Disturbo ciclotimico. E' un’alterazione cronica dell’umore, con periodi in cui
possono essere presenti sintomi maniacali e/o sintomi depressivi. La diagnosi di
tale disturbo viene effettuata solo se il periodo iniziale relativo a due anni, non è
costituito da episodi depressivi maggiori e/o maniacali.
Disturbo bipolare non altrimenti specificato. Questa categoria comprende i
disturbi che non presentano caratteristiche propriamente bipolari.
Altri disturbi dell’umore
Fanno parte di questa classificazione:
Disturbo dell’umore dovuto a una condizione medica generale: è costituito da
un’alterazione dell’umore dovuta ad una patologia medica, con la presenza di
umore depresso, diminuzione degli interessi o della sensazione di piacere, oppure
umore alle stelle o notevolmente irritabile.

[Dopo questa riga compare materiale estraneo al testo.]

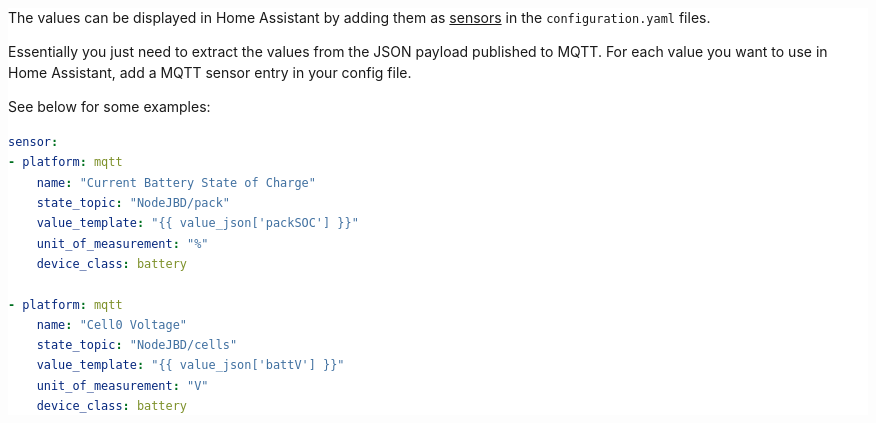 The values can be displayed in Home Assistant by adding them as [sensors](https://www.home-assistant.io/integrations/sensor.mqtt/) in the `configuration.yaml` files. 

Essentially you just need to extract the values from the JSON payload published to MQTT. For each value you want to use in Home Assistant, add a MQTT sensor entry in your config file.

See below for some examples:

```yaml
sensor:
- platform: mqtt
    name: "Current Battery State of Charge"
    state_topic: "NodeJBD/pack"
    value_template: "{{ value_json['packSOC'] }}"
    unit_of_measurement: "%"
    device_class: battery

- platform: mqtt
    name: "Cell0 Voltage"
    state_topic: "NodeJBD/cells"
    value_template: "{{ value_json['battV'] }}"
    unit_of_measurement: "V"
    device_class: battery
```
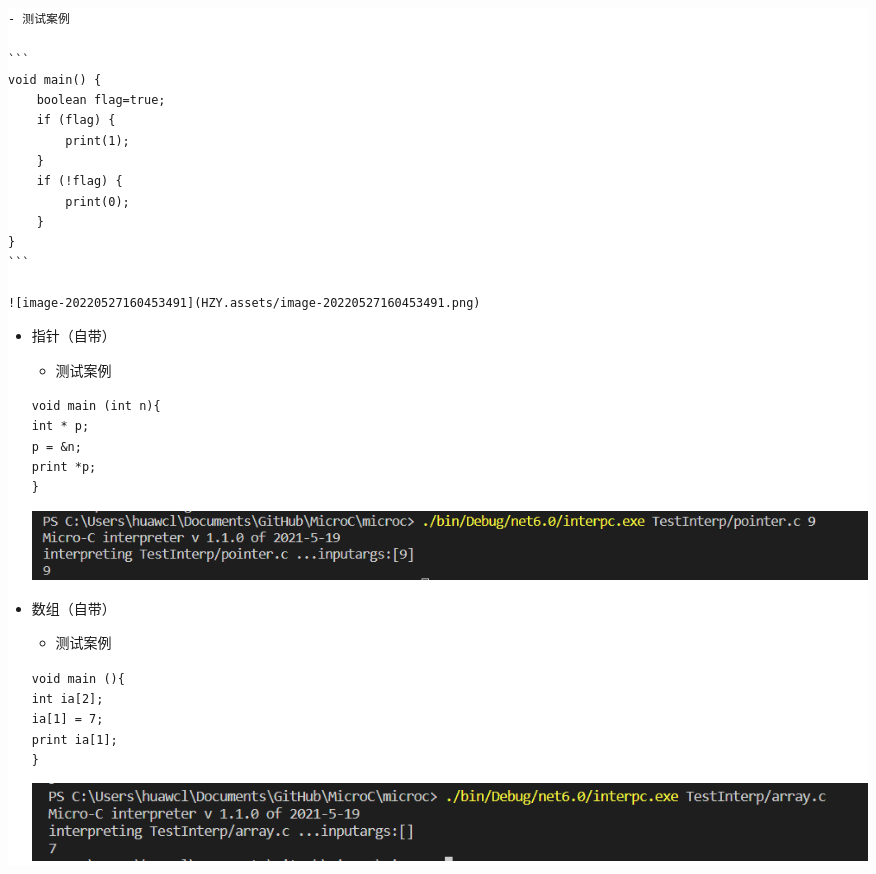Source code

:     - 测试案例

    ```
    void main() {
        boolean flag=true;
        if (flag) {
            print(1);
        }
        if (!flag) {
            print(0);
        }
    }
    ```

    ![image-20220527160453491](HZY.assets/image-20220527160453491.png)

  - 指针（自带）

    - 测试案例

    ```
    void main (int n){
    int * p;
    p = &n;
    print *p;
    }
    ```

    ![image-20220601080406206](HZY.assets/image-20220601080406206.png)

  - 数组（自带）

    - 测试案例

    ```
    void main (){
    int ia[2];
    ia[1] = 7;
    print ia[1];
    }
    ```

    ![image-20220601080433574](HZY.assets/image-20220601080433574.png)
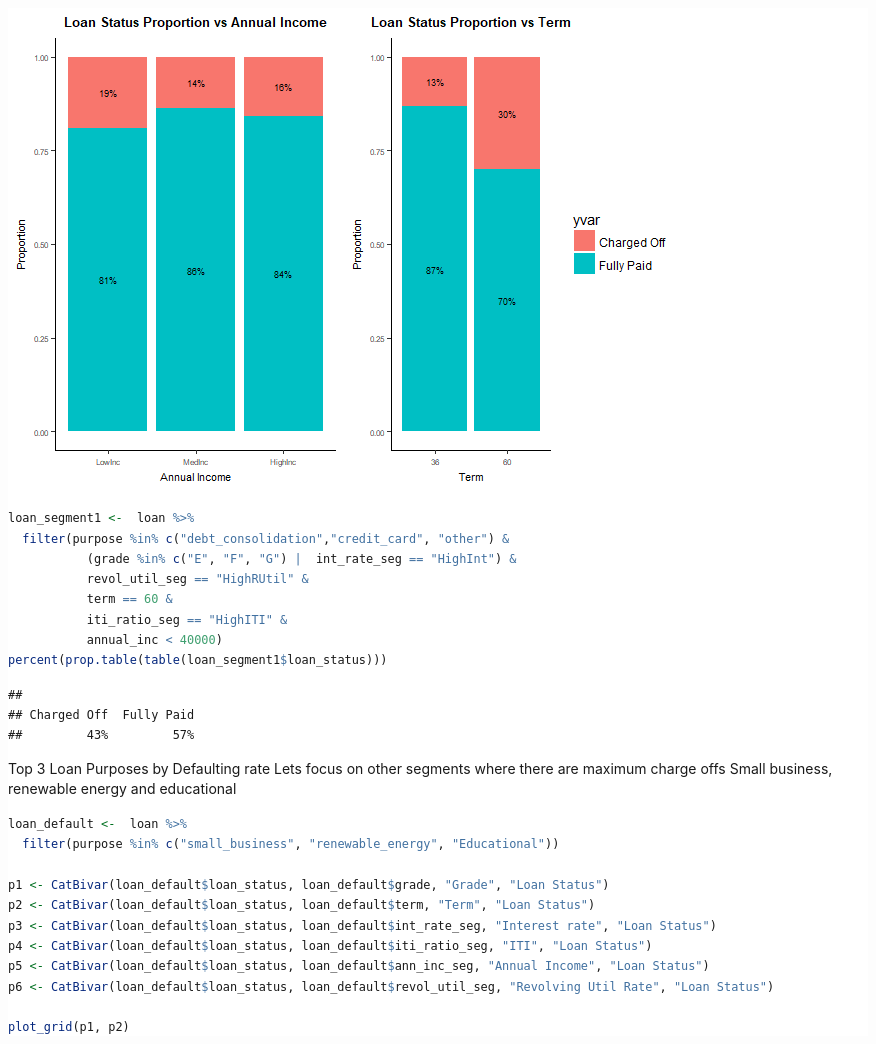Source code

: ![](Lending_Club_Loan_Case_Study_files/figure-markdown_github/unnamed-chunk-50-6.png)

``` r
loan_segment1 <-  loan %>% 
  filter(purpose %in% c("debt_consolidation","credit_card", "other") &
           (grade %in% c("E", "F", "G") |  int_rate_seg == "HighInt") &
           revol_util_seg == "HighRUtil" & 
           term == 60 & 
           iti_ratio_seg == "HighITI" &
           annual_inc < 40000)
percent(prop.table(table(loan_segment1$loan_status)))
```

    ## 
    ## Charged Off  Fully Paid 
    ##         43%         57%

Top 3 Loan Purposes by Defaulting rate Lets focus on other segments where there are maximum charge offs Small business, renewable energy and educational

``` r
loan_default <-  loan %>% 
  filter(purpose %in% c("small_business", "renewable_energy", "Educational"))

p1 <- CatBivar(loan_default$loan_status, loan_default$grade, "Grade", "Loan Status")
p2 <- CatBivar(loan_default$loan_status, loan_default$term, "Term", "Loan Status")
p3 <- CatBivar(loan_default$loan_status, loan_default$int_rate_seg, "Interest rate", "Loan Status")
p4 <- CatBivar(loan_default$loan_status, loan_default$iti_ratio_seg, "ITI", "Loan Status")
p5 <- CatBivar(loan_default$loan_status, loan_default$ann_inc_seg, "Annual Income", "Loan Status")
p6 <- CatBivar(loan_default$loan_status, loan_default$revol_util_seg, "Revolving Util Rate", "Loan Status")

plot_grid(p1, p2)
```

Disturbo dell’umore indotto da sostanze: in questo caso l’alterazione è dovuta agli
effetti di sostanze stupefacenti o tossiche introdotte nell’organismo, con
possibilità di umore depresso o elevato e di diminuzione di stimoli.
Disturbo dell’umore non altrimenti specificato: tale classificazione non soddisfa i
criteri classificatori dei disturbi precedentemente elencati.